[EXERCISE DIRECTIONS]: Reproduce the data exactly; no word may be added or dropped.

[Dataset entries]:
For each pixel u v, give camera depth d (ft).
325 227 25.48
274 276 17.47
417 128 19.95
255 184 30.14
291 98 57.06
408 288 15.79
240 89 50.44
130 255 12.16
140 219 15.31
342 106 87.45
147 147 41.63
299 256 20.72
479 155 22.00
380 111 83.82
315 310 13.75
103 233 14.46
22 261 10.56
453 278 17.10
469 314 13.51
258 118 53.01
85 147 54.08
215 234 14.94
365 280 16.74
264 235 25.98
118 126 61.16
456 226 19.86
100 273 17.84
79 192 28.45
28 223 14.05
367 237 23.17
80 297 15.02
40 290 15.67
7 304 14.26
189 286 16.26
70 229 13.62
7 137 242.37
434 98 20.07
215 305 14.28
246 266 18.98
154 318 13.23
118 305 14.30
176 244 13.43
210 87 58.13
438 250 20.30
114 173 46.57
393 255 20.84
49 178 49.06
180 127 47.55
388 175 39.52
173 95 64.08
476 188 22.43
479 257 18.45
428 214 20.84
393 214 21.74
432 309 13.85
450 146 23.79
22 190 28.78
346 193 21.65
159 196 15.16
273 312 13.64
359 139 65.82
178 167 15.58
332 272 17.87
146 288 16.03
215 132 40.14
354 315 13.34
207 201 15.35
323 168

[FINAL ANSWER]:
For each pixel u v, give camera depth d (ft).
325 227 25.48
274 276 17.47
417 128 19.95
255 184 30.14
291 98 57.06
408 288 15.79
240 89 50.44
130 255 12.16
140 219 15.31
342 106 87.45
147 147 41.63
299 256 20.72
479 155 22.00
380 111 83.82
315 310 13.75
103 233 14.46
22 261 10.56
453 278 17.10
469 314 13.51
258 118 53.01
85 147 54.08
215 234 14.94
365 280 16.74
264 235 25.98
118 126 61.16
456 226 19.86
100 273 17.84
79 192 28.45
28 223 14.05
367 237 23.17
80 297 15.02
40 290 15.67
7 304 14.26
189 286 16.26
70 229 13.62
7 137 242.37
434 98 20.07
215 305 14.28
246 266 18.98
154 318 13.23
118 305 14.30
176 244 13.43
210 87 58.13
438 250 20.30
114 173 46.57
393 255 20.84
49 178 49.06
180 127 47.55
388 175 39.52
173 95 64.08
476 188 22.43
479 257 18.45
428 214 20.84
393 214 21.74
432 309 13.85
450 146 23.79
22 190 28.78
346 193 21.65
159 196 15.16
273 312 13.64
359 139 65.82
178 167 15.58
332 272 17.87
146 288 16.03
215 132 40.14
354 315 13.34
207 201 15.35
323 168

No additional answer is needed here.